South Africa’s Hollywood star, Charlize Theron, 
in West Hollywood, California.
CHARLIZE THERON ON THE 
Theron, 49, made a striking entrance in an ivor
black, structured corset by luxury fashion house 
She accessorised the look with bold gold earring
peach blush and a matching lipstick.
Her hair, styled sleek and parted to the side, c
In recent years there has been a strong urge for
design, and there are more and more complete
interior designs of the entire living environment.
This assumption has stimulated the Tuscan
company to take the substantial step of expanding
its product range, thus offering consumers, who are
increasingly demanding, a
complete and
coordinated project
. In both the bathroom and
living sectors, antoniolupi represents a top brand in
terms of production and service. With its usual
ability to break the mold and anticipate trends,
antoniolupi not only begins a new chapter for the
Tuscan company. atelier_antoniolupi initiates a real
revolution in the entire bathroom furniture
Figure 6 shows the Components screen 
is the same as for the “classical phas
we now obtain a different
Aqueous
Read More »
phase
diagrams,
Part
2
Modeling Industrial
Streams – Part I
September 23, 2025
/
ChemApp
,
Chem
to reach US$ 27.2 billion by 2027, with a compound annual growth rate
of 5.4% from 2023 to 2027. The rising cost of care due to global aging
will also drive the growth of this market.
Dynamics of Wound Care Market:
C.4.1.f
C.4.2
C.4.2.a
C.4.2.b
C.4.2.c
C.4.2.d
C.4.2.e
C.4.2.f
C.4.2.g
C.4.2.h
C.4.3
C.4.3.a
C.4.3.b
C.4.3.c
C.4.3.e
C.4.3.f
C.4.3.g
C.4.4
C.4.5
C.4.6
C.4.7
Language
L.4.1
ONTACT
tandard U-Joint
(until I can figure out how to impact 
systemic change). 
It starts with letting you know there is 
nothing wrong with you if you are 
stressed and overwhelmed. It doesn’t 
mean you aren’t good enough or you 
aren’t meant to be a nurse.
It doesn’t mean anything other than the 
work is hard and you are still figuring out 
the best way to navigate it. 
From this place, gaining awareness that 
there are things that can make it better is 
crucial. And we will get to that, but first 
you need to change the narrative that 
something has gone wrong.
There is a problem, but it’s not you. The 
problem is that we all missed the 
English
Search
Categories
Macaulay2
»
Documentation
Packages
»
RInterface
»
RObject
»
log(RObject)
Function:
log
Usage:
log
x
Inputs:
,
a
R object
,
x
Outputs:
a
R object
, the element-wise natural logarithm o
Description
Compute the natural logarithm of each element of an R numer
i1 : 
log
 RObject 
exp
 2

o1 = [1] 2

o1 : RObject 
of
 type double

WHAT YOU WILL DO:
Begin with the first line of the listing and copy exactly through the line that contains "company to take", please, keeping both ends and leaving out everything after.

WRITTEN ANSWER:
South Africa’s Hollywood star, Charlize Theron, 
in West Hollywood, California.
CHARLIZE THERON ON THE 
Theron, 49, made a striking entrance in an ivor
black, structured corset by luxury fashion house 
She accessorised the look with bold gold earring
peach blush and a matching lipstick.
Her hair, styled sleek and parted to the side, c
In recent years there has been a strong urge for
design, and there are more and more complete
interior designs of the entire living environment.
This assumption has stimulated the Tuscan
company to take the substantial step of expanding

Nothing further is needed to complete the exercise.